Awareness of the colonial, neo colonial, and ‘postcolonial’ practices that lead Indigenous peoples to “live our daily realities in suffocating spaces forbidding our perspectives, our creativity, and our wisdom” (.ix) is not new to Indigenous people. I certainly am not impervious. However, sometimes I hear things, far beyond the ‘daily reality’ of these experiences, that force me to stop and ask seriously, how?
A story my mother told me after returning from a recent business trip to Papua New Guinea with my father, who for the last six years has been working in PNG on a number of development projects including construction and energy, was one of these moments. It was the latest installment in a series of many stories shared by my father over the past few years about the politics of development in PNG. He has, with his company(s), worked with landowner groups to provide development that is sustainable for the groups communities’ financially, culturally, and ecologically . This is a radically different model than exists normally within PNG, which is almost exclusively straightforward extraction with no responsibility toward landowner groups beyond compensation for land lease, and it has met a fair share of resistance.
The short of it is, the majority of land and resources in PNG are still owned by traditional land owner groups- a very rare circumstance for Indigenous people; 97% of land in PNG is held by customary tenure and protected to some degree by legislation as inalienable Indigenous land. And by extension many billions of dollars in minerals, oil & gas, agriculture, forestry, and fisheries (1) remain in the control of traditional land owner groups. But the security of this position is currently under significant threat from legislators pulled by aid strings and large international companies, such as Anglo American Mining. (The existence of this company alone was a big how moment for me. Just roll that company name over your mind a few times.)
Unsurprisingly the fundamental role of traditional land owners in governing the use of land and owners is perceived as an bottleneck, and an obstacle to growth by foreign interests. Landowner groups participate in the formal economy through an incorporation, which transforms the group into a western legal entity but also places strain on the traditional model(s) of governance. Again, unsurprisingly despite being organised like a western entity, these groups do not often conduct their business as one.

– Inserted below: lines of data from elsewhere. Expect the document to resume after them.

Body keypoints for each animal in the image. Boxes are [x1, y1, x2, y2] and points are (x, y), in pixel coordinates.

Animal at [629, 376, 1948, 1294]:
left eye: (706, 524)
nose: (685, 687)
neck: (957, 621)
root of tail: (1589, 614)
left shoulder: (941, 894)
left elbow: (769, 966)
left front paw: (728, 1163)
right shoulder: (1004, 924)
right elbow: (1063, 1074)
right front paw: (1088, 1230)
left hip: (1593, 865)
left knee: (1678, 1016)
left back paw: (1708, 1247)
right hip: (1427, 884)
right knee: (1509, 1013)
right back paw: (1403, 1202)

So, there is significant pressure from multi-nationals on the national government to introduce constitutional reforms allowing the central government to regain control of land thereby “freeing it up” for sale and profit (2).
What I have such difficulty wrapping my mind around is the fact that these groups control many billions of dollars in resources, but policy experts from places like the UK and Australia insist that they remain in poverty because 1) traditional ownership of land leads to inefficient use of that land, which by the way would be much better used by international companies with no commitment to keeping that money in PNG, and 2) the people (read peasantry) are not focused enough on cash crops. Of course there is a much more sophisticated economic rationale which includes some real issues like corruption. But this rationale serves simply as justification for removing insane amounts of wealth into the hands of neo-colonial powers. It’s a 21st century version of the colonial history most people assume remains in the past. And it needs to be talked about.

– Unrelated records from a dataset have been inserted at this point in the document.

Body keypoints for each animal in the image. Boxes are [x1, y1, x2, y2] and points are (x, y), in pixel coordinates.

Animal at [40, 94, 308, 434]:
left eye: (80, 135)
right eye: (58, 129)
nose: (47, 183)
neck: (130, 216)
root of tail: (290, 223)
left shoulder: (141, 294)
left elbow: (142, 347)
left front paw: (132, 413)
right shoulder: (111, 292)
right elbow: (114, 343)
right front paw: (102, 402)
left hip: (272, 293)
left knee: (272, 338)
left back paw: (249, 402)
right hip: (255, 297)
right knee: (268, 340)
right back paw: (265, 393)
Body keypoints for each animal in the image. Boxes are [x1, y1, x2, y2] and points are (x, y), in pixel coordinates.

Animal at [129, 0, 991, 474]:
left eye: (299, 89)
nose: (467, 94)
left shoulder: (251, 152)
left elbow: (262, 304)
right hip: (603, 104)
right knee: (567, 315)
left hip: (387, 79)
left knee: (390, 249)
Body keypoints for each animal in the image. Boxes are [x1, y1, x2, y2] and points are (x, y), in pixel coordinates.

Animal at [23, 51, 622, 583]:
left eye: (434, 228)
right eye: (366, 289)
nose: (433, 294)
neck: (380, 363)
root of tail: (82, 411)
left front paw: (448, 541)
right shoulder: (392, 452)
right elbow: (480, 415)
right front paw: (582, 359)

A caveat: I’m not an expert on this subject. I’m writing about a people and a land that aren’t my own based on limited, albeit informed and researched, understanding. I’m aware that Papua New Guinea has long been fetishized by anthropologists, biologists, archaeologists, and photographers, and I in no way want to contribute to that legacy. I am in no position to represent the experiences of Papua New Guinea peoples. I do, however, posses a deep appreciation for the generational scars the processes discussed in this post can inflict on communities. They have marred both my Kiowa and Tongan communities, along with many other. My interest in the entrepreneurial and development practices of Indigenous peoples as acts of self determination and healing developed in many ways as a response to my experiences of them. These experiences create a background for my interest and a context to respond to the unique insight into the political and commercial climate for development in PNG I’ve been afforded through my father’s involvement there.